* [DOCUMENT TEXT]:
--

Study discovers the mode of action of daptomycin, the reserve antibiotic

The reserve antibiotic daptomycin is one of the last means to fight against harmful bacteria. It is specifically used when traditional drugs fail due to bacteria that are resistant.

The antibiotic was created nearly three decades ago, but its precise mechanism of action was not clear until now.

Daptomycin binds to certain areas of the cell envelope of the bacterium Staphylococcus aureus, which are particularly vulnerable. The fluorescence-labeled Daptomycin glows green. These are the areas where the cells are currently dividing. Image credit: © Fabian Grein.

Researchers from the University of Bonn have solved the puzzle that Daptomycin inhibits the integration of significant building blocks into the cell wall of the pathogens, thus destroying the bacteria. The study outcomes have been reported in the Nature Communications journal.

With regards to the bacterial infections, antibiotics are considered the ideal medical weapons; however, they are turning increasingly blunt. The resistances for antibiotics have enormously increased, due to which several antibiotics are no longer effective against the harmful pathogens.

A few of these active substances are targeted specifically for severe infections with resistant bacteria. For instance, daptomycin, which was launched in the United States in 2003 and Germany in 2006, is helpful for the treatment of infections with methicillin-resistant Staphylococcus aureus (MRSA) and resistant enterococci.

Although daptomycin was discovered around 30 years ago, the exact mode of action remained elusive until now.”

Dr Tanja Schneider, Professor, Institute of Pharmaceutical Microbiology, University of Bonn

Dr. Schneider is also affiliated with the German Center for Infection Research (DZIF). Several hypotheses were made on how the antibiotic attacks and destroys bacteria. According to one theory, daptomycin penetrates the envelope of bacteria and causes potassium efflux, which results in the death of the bacterium.

According to Anna Müller, one of the lead authors from Prof. Schneider’s research group, “Nobody understood how daptomycin actually works.”

Interdisciplinary research team

The multidisciplinary team from the fields of medicine, physical chemistry, and pharmacology employed a broad array of scientific techniques to find out the antibiotic’s mechanism of action. Initially, the scientists labeled daptomycin with a fluorescent dye that glows green.

The labeling allowed them to track precisely where the antibiotic docks to the staphylococcal cells when observed under a high-resolution microscope.

Daptomycin binds to the bacteria in regions where the new cell wall is just being synthesized.”

Dr Fabian Grein, Study Co-Lead Author, University of Bonn

Dr. Grein is Prof. Schneider’s colleague. Similar to a construction kit, the wall of the bacterial cell is formed from several building blocks.

--

* [MATERIAL SUPPLIED]:

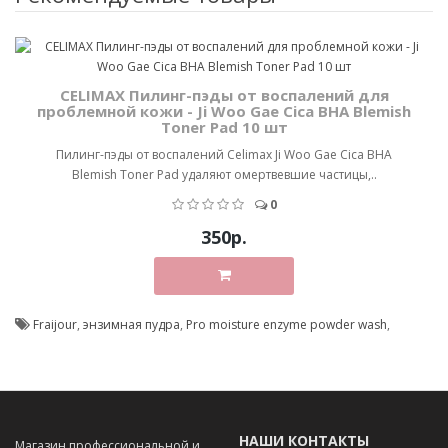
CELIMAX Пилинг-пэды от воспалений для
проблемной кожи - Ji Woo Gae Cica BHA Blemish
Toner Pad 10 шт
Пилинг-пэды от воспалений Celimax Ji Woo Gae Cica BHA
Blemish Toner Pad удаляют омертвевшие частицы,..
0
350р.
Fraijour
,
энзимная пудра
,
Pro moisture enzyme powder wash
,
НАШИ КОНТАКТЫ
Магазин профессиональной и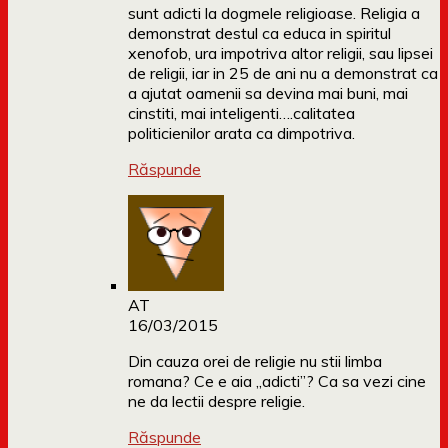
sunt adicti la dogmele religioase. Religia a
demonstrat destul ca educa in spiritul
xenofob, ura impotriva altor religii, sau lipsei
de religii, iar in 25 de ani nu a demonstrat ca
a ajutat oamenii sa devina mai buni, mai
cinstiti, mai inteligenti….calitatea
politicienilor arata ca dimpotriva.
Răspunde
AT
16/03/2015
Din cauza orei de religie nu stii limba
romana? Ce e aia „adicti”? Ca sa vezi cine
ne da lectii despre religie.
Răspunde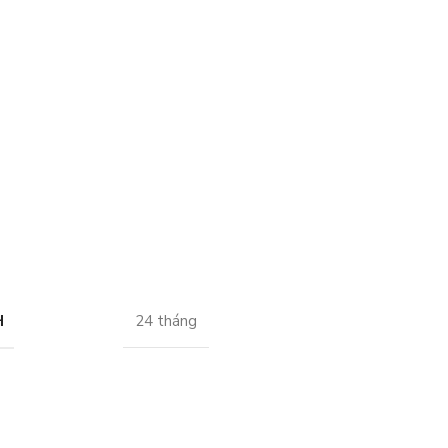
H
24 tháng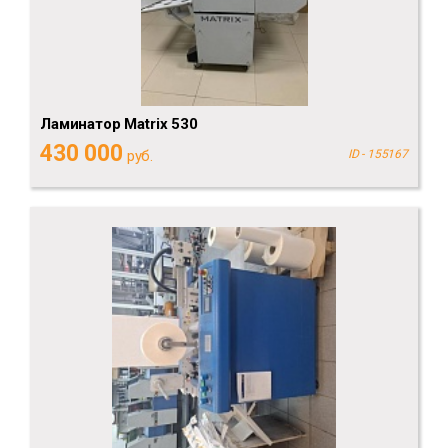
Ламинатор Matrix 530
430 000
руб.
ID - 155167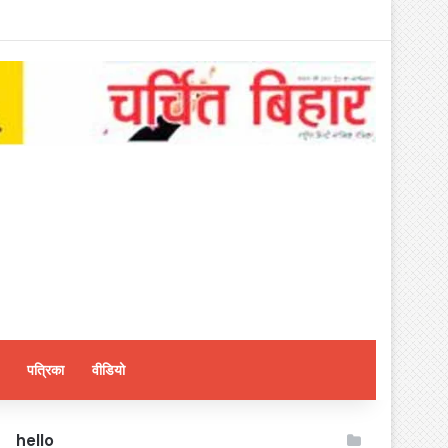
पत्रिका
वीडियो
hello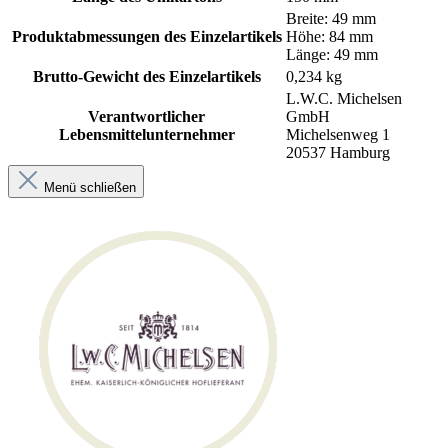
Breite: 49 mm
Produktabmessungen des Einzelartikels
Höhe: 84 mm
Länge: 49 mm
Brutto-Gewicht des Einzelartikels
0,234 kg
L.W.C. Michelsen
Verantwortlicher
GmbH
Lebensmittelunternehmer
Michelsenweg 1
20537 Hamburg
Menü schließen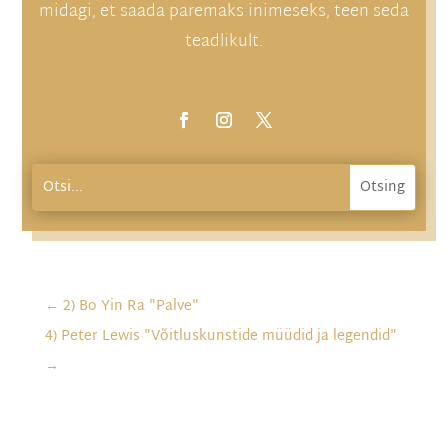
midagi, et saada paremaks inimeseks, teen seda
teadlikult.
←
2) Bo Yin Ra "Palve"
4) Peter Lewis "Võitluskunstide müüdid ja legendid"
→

--

* [QUESTIONS]:
a: Check each statement against the daptomycin article. Answer yes or no for each, and quote the words from the article that decide it. (i) Daptomycin was launched in Germany before it was launched in the United States. (ii) The researchers marked daptomycin with a fluorescent dye that glows green. (iii) The study results were reported in the journal Nature Communications.
b: Continue the daptomycin article from its last sentence.

* [RESPONSES BY TASK]:
a:
(i) No: "launched in the United States in 2003 and Germany in 2006"
(ii) Yes: "the scientists labeled daptomycin with a fluorescent dye that glows green"
(iii) Yes: "The study outcomes have been reported in the Nature Communications journal"

b:
In-depth analyses on staphylococci and synthetically created bacterial walls revealed that two of these building blocks are specifically very significant for the effect of daptomycin—the membrane lipid phosphatidylglycerol (PG) and the central cell wall building block “lipid II.”

According to Schneider, “The combination of lipid II and PG together is the Achilles' heel of the bacteria.” Daptomycin plays a vital role precisely in this phase. The antibiotic captures these vital building blocks and inhibits the further construction of the cell wall.

Consequently, the bacterial cell wall turns unstable, thus leading to the outflow of different ions, including potassium.

“The outflow of ions is not the actual killing mechanism of daptomycin, as originally thought, but a consequence of bacterial cell death,” concluded Schneider.

We were able to show how daptomycin really works and to which molecular target structures it docks.”

Dr Ulrich Kubitscheck, Professor, Department of Biophysical Chemistry, University of Bonn

It is one of the crucial prerequisites for further enhancement of daptomycin. Scientists have been focusing to develop combination therapies with various active compounds because these compounds cannot be developed to the preferred extent to combat antibiotic resistance.

Prof. Schneider explained, “The strategy is to target already resistant bacteria with differently acting weapons.” But this strategy would hold well only if the mechanism of action and targets of the antibiotics are known.

The research was conducted in the Transregional Collaborative Research Center TRR261 “Antibiotic Cell Map—Cellular Mechanisms of Antibiotic Action and Production” located at the Universities of Bonn and Tübingen and financially supported by the German Research Foundation (DFG).

Schneider said, “It was only through this transdisciplinary cooperation that we were able to take the decisive step forward and solve a puzzle that science has been mulling over for 30 year.”